Historic limestone kiln in Manchester Township to be demolished

A historic limestone kiln along the Susquehanna Trail in Manchester Township is in the limelight after a passing motorist noticed accelerated deterioration of a wall that is a few feet from the southbound lane, according to Dave Thompson, a spokesperson from PennDOT.

On Monday, it was apparent that large blocks of stone had fallen out of the face of the kiln and metal rails that support the center of the structure were bulging.

Last week, PennDOT cleared years of trees and brush from the site in preparation for demolition, opening up the view and showing the extent of the deterioration.

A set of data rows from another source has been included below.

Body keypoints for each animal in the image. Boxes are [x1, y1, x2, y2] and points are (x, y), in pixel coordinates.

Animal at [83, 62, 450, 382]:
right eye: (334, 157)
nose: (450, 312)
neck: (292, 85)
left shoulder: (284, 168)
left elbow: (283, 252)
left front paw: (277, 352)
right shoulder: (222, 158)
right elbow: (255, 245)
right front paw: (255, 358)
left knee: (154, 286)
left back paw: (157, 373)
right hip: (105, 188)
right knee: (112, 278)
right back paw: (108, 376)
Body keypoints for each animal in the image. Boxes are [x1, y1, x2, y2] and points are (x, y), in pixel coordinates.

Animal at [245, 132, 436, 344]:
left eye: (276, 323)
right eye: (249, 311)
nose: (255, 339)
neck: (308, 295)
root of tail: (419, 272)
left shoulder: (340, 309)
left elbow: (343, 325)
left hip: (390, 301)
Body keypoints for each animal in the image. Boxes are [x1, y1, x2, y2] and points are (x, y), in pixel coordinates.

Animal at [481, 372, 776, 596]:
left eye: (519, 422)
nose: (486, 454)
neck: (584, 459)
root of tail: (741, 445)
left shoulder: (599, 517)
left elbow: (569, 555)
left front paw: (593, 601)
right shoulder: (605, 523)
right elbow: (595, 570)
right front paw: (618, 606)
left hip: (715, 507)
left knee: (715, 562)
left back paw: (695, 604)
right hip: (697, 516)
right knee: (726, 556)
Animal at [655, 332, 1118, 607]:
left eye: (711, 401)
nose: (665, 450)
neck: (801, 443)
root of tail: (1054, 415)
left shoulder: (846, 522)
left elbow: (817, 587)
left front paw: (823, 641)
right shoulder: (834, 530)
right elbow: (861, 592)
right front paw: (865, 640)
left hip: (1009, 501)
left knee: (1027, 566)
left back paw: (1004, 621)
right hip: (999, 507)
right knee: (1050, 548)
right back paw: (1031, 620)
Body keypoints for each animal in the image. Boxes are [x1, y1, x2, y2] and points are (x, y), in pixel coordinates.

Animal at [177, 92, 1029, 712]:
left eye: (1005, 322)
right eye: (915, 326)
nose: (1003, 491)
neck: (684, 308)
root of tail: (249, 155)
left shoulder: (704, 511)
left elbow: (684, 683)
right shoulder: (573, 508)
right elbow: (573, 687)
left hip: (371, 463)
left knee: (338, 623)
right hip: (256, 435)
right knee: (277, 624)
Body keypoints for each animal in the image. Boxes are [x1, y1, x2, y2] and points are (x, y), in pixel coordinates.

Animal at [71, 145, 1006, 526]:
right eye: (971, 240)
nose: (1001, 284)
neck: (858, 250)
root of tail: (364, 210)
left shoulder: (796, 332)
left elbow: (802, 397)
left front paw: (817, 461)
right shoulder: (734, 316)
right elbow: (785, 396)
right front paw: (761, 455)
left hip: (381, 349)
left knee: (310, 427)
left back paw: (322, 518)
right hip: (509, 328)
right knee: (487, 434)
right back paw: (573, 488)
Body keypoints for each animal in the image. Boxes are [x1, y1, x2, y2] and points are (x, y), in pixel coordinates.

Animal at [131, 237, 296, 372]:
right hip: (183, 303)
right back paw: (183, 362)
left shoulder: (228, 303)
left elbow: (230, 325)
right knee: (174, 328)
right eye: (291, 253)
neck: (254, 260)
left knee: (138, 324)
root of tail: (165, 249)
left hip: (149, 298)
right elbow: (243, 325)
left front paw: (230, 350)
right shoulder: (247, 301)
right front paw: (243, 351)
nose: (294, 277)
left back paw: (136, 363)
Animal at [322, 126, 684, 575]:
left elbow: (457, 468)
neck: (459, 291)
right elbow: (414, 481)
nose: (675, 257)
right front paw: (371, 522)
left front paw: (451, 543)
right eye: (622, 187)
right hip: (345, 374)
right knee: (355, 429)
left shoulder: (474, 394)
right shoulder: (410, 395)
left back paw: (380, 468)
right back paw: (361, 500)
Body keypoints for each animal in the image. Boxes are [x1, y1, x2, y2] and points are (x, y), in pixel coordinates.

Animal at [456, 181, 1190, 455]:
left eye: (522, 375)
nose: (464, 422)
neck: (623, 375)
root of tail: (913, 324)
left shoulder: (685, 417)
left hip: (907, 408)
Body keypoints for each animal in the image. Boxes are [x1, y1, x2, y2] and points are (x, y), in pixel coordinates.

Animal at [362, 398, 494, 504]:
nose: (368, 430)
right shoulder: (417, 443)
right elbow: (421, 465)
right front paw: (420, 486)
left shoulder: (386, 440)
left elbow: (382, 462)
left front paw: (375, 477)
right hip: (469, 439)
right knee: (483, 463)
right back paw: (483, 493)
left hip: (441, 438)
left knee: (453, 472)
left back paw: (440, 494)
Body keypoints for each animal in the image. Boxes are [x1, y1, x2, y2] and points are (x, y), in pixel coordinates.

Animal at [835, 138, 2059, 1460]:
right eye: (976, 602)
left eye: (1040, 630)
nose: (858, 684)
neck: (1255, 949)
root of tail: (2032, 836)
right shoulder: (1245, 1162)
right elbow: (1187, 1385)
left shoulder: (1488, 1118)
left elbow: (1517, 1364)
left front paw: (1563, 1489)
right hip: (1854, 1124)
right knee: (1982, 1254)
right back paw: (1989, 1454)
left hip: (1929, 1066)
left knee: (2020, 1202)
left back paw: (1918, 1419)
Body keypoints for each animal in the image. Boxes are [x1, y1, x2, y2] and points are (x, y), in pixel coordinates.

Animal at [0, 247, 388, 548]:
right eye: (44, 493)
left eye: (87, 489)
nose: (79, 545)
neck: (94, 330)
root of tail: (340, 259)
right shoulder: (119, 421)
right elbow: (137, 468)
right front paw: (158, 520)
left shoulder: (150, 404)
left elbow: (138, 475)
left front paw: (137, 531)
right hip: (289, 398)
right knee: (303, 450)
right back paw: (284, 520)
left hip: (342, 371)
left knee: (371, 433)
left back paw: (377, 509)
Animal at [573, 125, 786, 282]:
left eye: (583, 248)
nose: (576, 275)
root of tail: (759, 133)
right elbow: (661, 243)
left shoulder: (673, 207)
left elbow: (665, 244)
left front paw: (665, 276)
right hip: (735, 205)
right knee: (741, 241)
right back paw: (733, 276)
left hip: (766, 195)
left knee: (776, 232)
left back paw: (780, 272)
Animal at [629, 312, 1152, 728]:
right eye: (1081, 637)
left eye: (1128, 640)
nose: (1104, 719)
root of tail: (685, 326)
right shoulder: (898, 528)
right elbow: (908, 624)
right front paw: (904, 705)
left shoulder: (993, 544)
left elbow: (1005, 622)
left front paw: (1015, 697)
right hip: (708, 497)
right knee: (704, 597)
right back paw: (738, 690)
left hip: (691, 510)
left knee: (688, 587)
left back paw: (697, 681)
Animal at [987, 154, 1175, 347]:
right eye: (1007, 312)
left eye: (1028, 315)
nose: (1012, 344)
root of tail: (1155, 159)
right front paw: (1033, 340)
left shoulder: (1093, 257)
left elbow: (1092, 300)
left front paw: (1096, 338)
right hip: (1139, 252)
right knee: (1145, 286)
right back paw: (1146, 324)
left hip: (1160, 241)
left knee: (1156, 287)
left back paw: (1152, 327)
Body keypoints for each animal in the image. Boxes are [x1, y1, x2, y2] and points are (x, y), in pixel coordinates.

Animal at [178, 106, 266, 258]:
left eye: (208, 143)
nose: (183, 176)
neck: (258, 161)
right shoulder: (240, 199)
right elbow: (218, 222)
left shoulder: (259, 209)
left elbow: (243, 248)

According to Bill Einsig, of the Manchester Historical Society, the kiln was part of the Jacob Loucks farm in 1860. Loucks bought the land in 1794. Einsig adds that “the source of the limestone for the kiln came from a pit just south of the kiln, probably in the area of the Reilly Veterinary office today.”

The limestone kiln along the Susquehanna Trail in Manchester Township
The limestone kiln along the Susquehanna Trail in Manchester Township

In speculating the business purpose of the kiln Einsig adds that, “there's no evidence this kiln was part of a larger commercial venture. Like many kilns, it was built to produce agricultural lime for the surrounding fields, but it's also likely some of the finished lime found its way to neighboring farms. However, P. A. & S. Small owned land nearby in the latter part of the 19th century, so it's possible the kiln could have been part of that large operation.

The products of the kilns were also used as a construction material to make products like mortar, whitewash and plaster.

Another kiln nearby:Gazebo built on historic limekiln in Springettsbury Township

In the past, the historical society had hoped to have it dismantled and rebuilt on park land, but lack of funding kept us from pursuing that idea. It’s the last known kiln left in the township. “The structure is being removed because it has become a hazard to the roadway. We do not have a timeframe as to when it will be removed,” Thompson said.